Auburn’s baseball team was No. 4 in the nation at one point this season. Even though Auburn’s pitching staff was looking mighty thin at the time, a lot of folks thought the Tigers would run roughshod over the majority of the SEC when aces Casey Mize and Keegan Thompson were back to 100%. An SEC crown and a regional host spot weren’t out of the question. However, starting with a mid-week gameloss against Troy, Auburn began to tank and suffered a series sweep at the hands of Alabama, one of the bottom feeders in the SEC. After being swept by LSU, Auburn took a series from Ole Miss and limped into the SEC tournament. The Tigers sent Ole Miss home for good, had a good showing against Florida in a 5–4 loss, but were absolutely blasted by Arkansas.
A team that went from No. 4 to an NCAA tournament bubble team finds itself matched up with Florida State in the Tallahassee Regional. It will open play against Central Florida Friday at 11:00 a.m.
Football news, SEC spring meetings, and more after the jump:
The SEC spring meetings kicked off Tuesday morning in Destin with a laundry list of talking points. Among them are staff size limitation, graduate transfer rules, early signing periods, and serving alcohol at SEC football games. Where do you stand on these?
Here are my takes to some of these softballs being pitched: you can limit staff size and vote either way on early signing periods. In the end, Alabama will continue to push the envelope, and the rest of the SEC will try and keep up. It’s so interesting to me that Saban is an innovator off the field but draconian in his approach on the field. The rest of the SEC, or at least the teams that have battled Bama, are the complete opposite.
Coach Bruce Pearl is making the rounds to the local Auburn clubs, a departure from coach Gus Malzahn, who has been the featured guest in past years. Pearl will appear in Huntsville at the Space and Rocket Center Davidson Center on June 12th. The Huntsville-Madison County Auburn Club is heading up the event.
I believe this is a fantastic move. While Auburn football and Gus Malzahn are easily the bigger draw, the events have suffered, and not because of the event itself. While previous events have been top notch, speaker quality has lacked. Gus Malzahn may be an on-field innovator, but he is a drag as a speaker to the point of being downright boring. Most fans know that Pearl is anything but boring. He is lively, engaging, and more than willing to discuss questions about things that happen on the court.
Speaking of Gus Malzahn, he has suddenly decided that outside help with his quarterbacks isn’t just OK, it is welcomed. Malik Willis and Jarrett Stidham are both currently at camps receiving training tailored to their skill set.
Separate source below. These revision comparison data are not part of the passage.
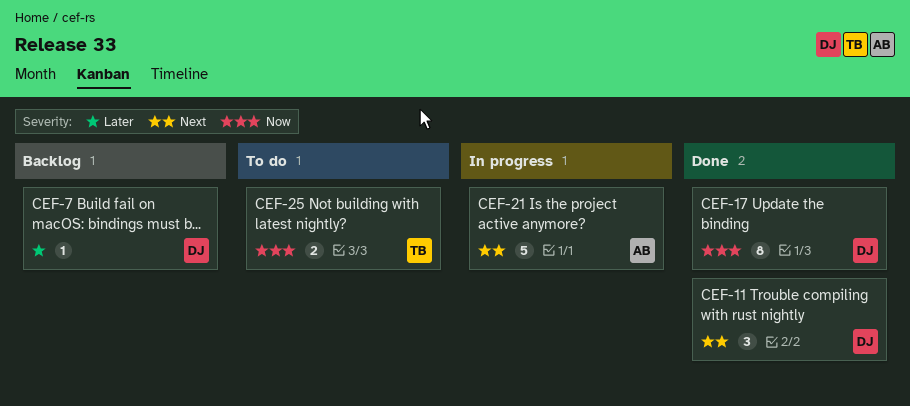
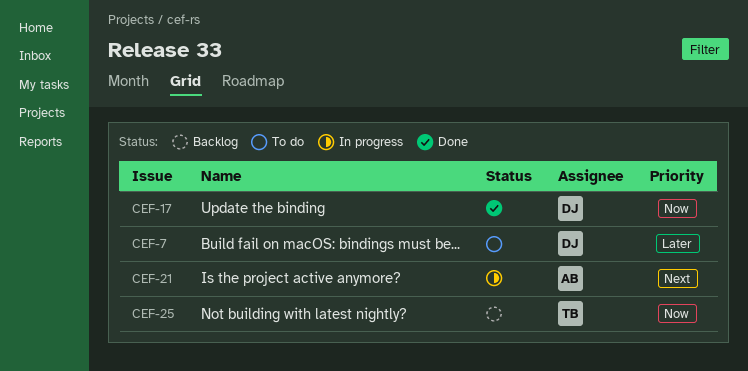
CEF-7, status: Backlog -> To do
CEF-11: present -> none
CEF-25, status: To do -> Backlog

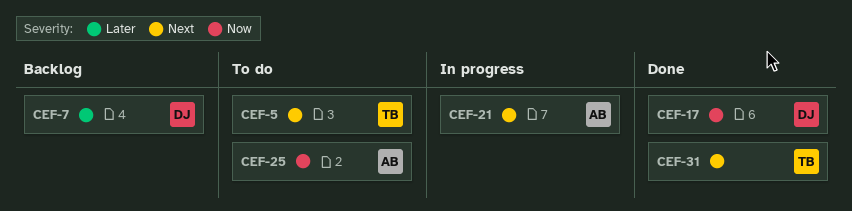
CEF-5: none -> present
CEF-7, status: To do -> Backlog
CEF-25, status: Backlog -> To do
CEF-25, owner: TB -> AB
CEF-31: none -> present

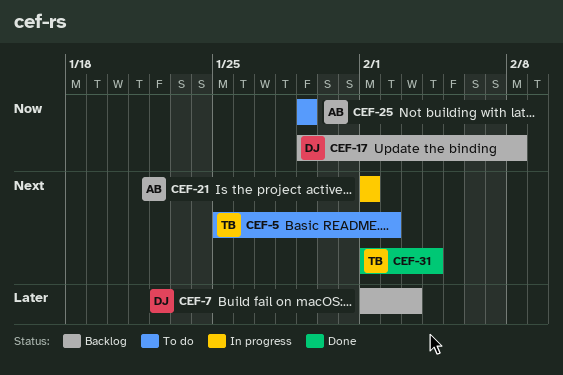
CEF-17, status: Done -> Backlog

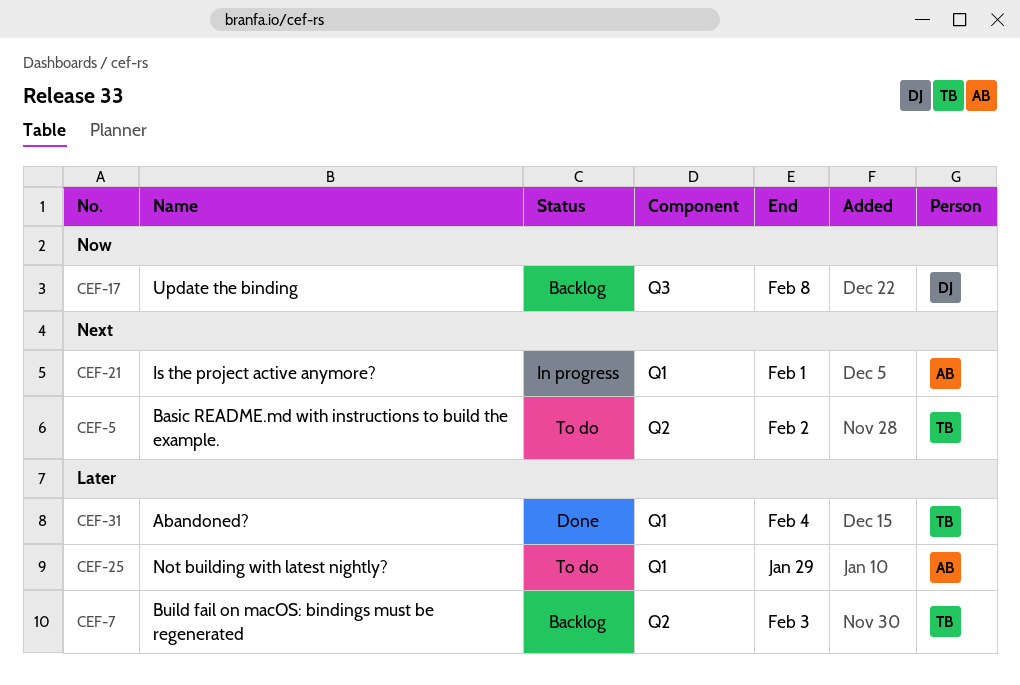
CEF-7, owner: DJ -> TB
CEF-25, priority: Now -> Later
CEF-31, priority: Next -> Later

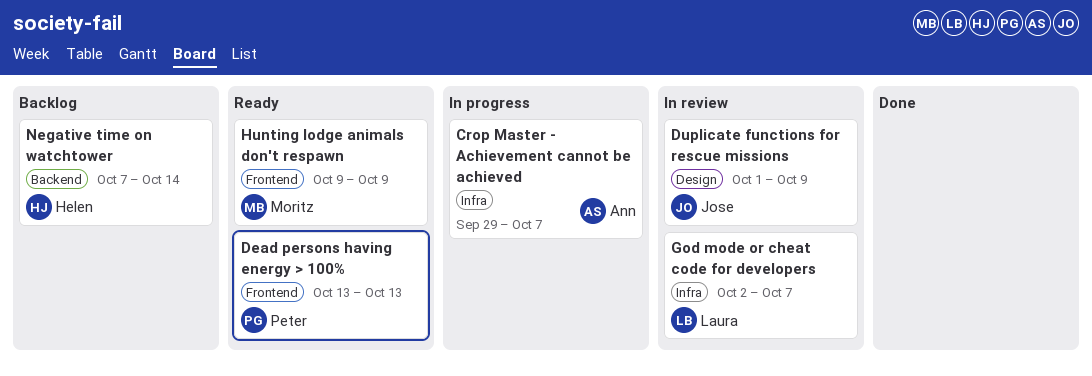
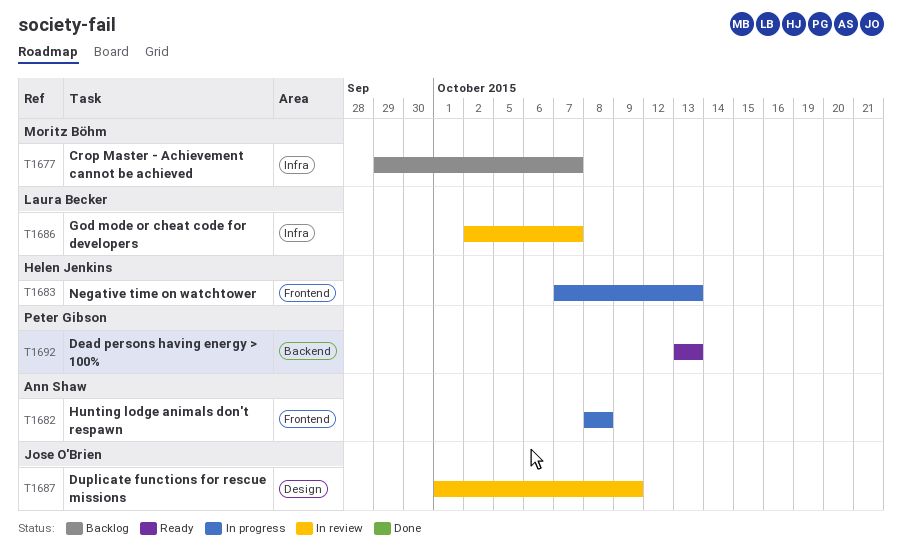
Crop Master - Achievement cannot be achieved, status: In progress -> Backlog
Crop Master - Achievement cannot be achieved, owner: Ann Shaw -> Moritz Böhm
Dead persons having energy > 100%, label: Frontend -> Backend
Hunting lodge animals don't respawn, status: Ready -> In progress
Hunting lodge animals don't respawn, owner: Moritz Böhm -> Ann Shaw
Hunting lodge animals don't respawn, start: Oct 9 -> Oct 8
Hunting lodge animals don't respawn, due: Oct 9 -> Oct 8
Negative time on watchtower, status: Backlog -> In progress
Negative time on watchtower, label: Backend -> Frontend
Negative time on watchtower, due: Oct 14 -> Oct 13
Willis is under the tutelage of Michael Vick in Atlanta, and Stidham is working with Jordan Palmer at the QB Summit in California. Fans will be quick to note that Vick, and his trainer Sean McEvoy, were unable to help John Franklin, III last summer. Franklin, as fans will recall, essentially snuck off to Atlanta for training, making Malzahn invoke some damage control while reconsidering his stance on outside help. In the end, JF3 was never an SEC-caliber QB, and it is doubtful that anyone could have changed that.
Which quarterback is getting the upper hand? Both are getting quality help outside of Auburn, and that’s not a bad thing. The jury is out on both Willis and the Vick’s ability to help quarterbacks, but Stidham is in good company and not just because of the tutors. Joining Stidham are some of the best quarterback prospects in the country. That should speak volumes.
Perhaps the underlying question is, where is Sean White in all of this? White has long had a personal coach, renowned QB guru Ken Mastrole. Malzahn refused to let him coach White once Sean was on campus. It is interesting that reporters have the word on two QB’s who have never started a game for Auburn while a multi-year starter, known to be tutored, goes unnoticed.